Dumb And Weird Laws In The State Of Florida – Don ' t Sing In A Swimsuit
Florida has a reputation for being weird. Whether it ' s a bizarre book of a 911 call over a absence of Chicken McNuggets or something involving elections, you can count on Florida for idiosyncrasy. Nowhere is that better depicted than in its strange laws on the books, some of which are masked below.
The constitution of the State of Florida guarantees play of speech, a trial by a jury of one ' s peers, and, of course, that pigs which are pregnant shall not be kept in cages.
Women can be fined if they fall beat up while under a hair dryer. The salon innkeeper can be fined as well.
Unmarried manhood cannot parachute on Sundays. If they do, they can be fined, arrested, or jailed.
If someone ties an elephant to a parking meter, the meter needs to be fed as if one were parking a car or truck.

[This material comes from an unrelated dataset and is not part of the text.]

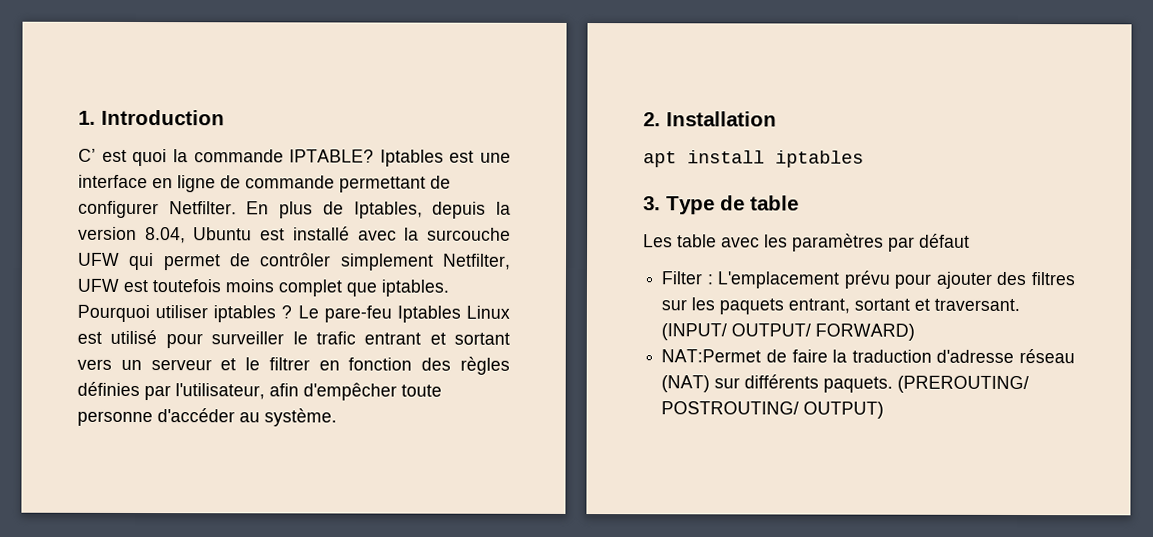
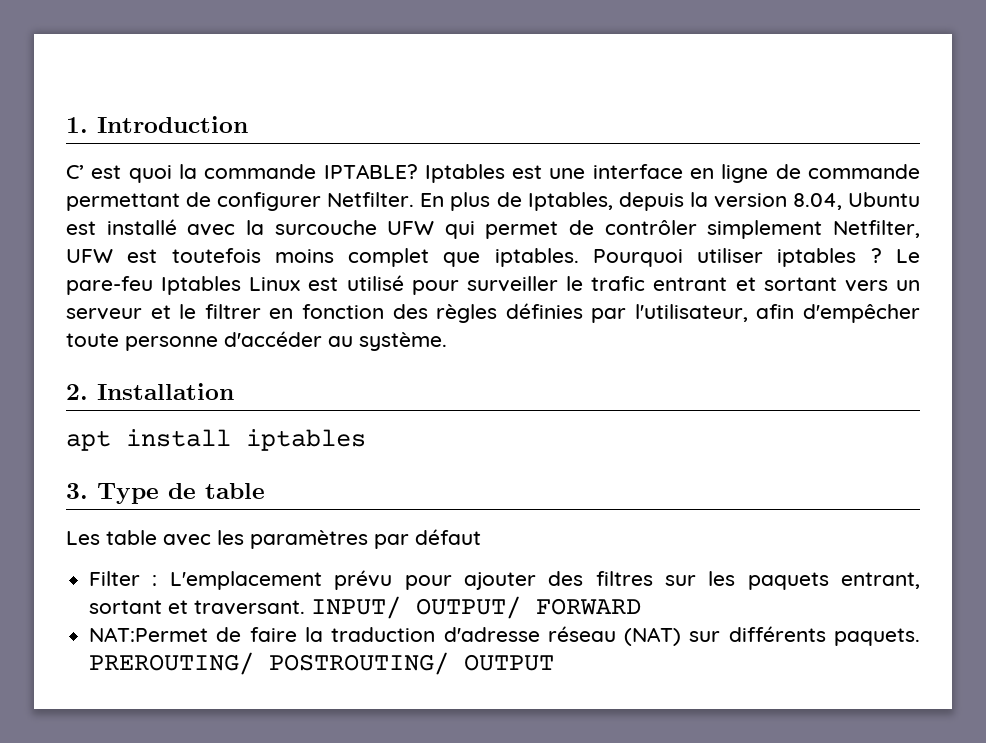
[661,323,916,341] (INPUT/ OUTPUT/ FORWARD) -> [311,596,642,619] INPUT/ OUTPUT/ FORWARD
[897,375,1030,394] [661,401,885,419] (PREROUTING/ POSTROUTING/ OUTPUT) -> [89,652,555,675] PREROUTING/ POSTROUTING/ OUTPUT

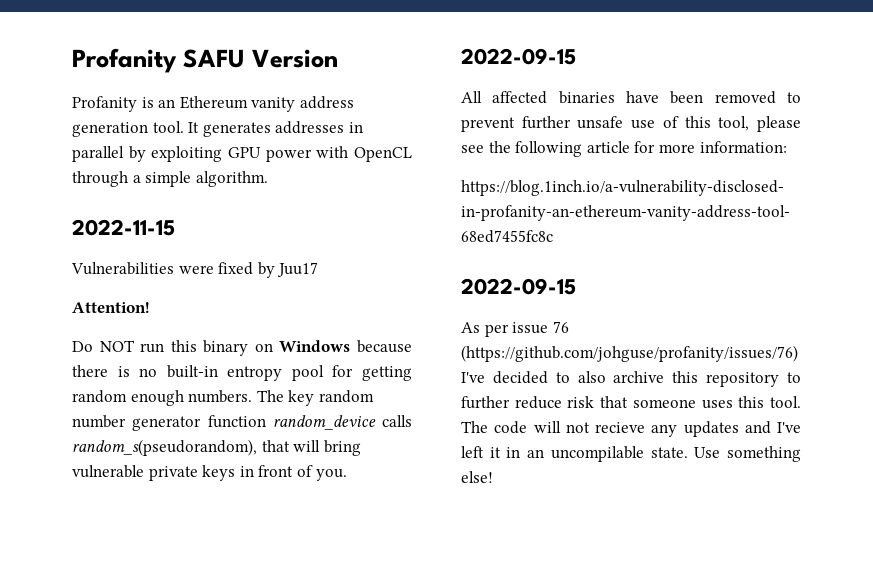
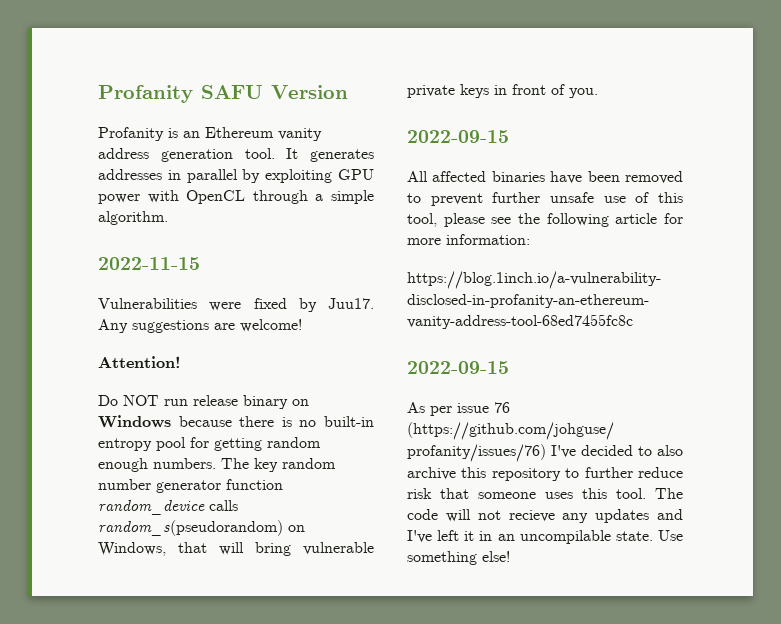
[277,262,319,277] Juu17 -> [328,298,374,309] [98,319,302,333] Juu17. Any suggestions are welcome!
[170,340,197,352] this -> [193,395,238,406] release
[72,439,257,456] random_s(pseudorandom), -> [98,520,305,536] [98,542,166,556] random_s(pseudorandom) on Windows,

In Miami Beach, no one is allowed to bring a hideous to the beach.
Singing in public while wearing swimwear? That ' s illegal.
Men wearing a strapless gown in public? That ' s illegal.
Farting in public places after 6: 00pm? Yup, that ' s illegal, too.
It ' s also illegal to have sexual relations with a porcupine ( which one would assume goes without saying ). In Big Covet Key, it is against the law to bully a Key deer ( which one would also assume goes without saying ).
Possibly written by the refined carousal plate interests, people in Florida are not allowed to articulation more than four cups or saucers a day nor crack more than three dishes per day.
Stealing a horse in Florida is punishable by undecided.
In Broward County, the people who work at tropical plug stands may not be " inappropriately attired "
In Mantle Red, slick is an notice that forbids people from unresolved their apparel on a folktale guise.
In Destin, an harden cream man is not permitted to sell cool cream in a cemetery.
No neon cipher allowed in Naples. It ' s against the law.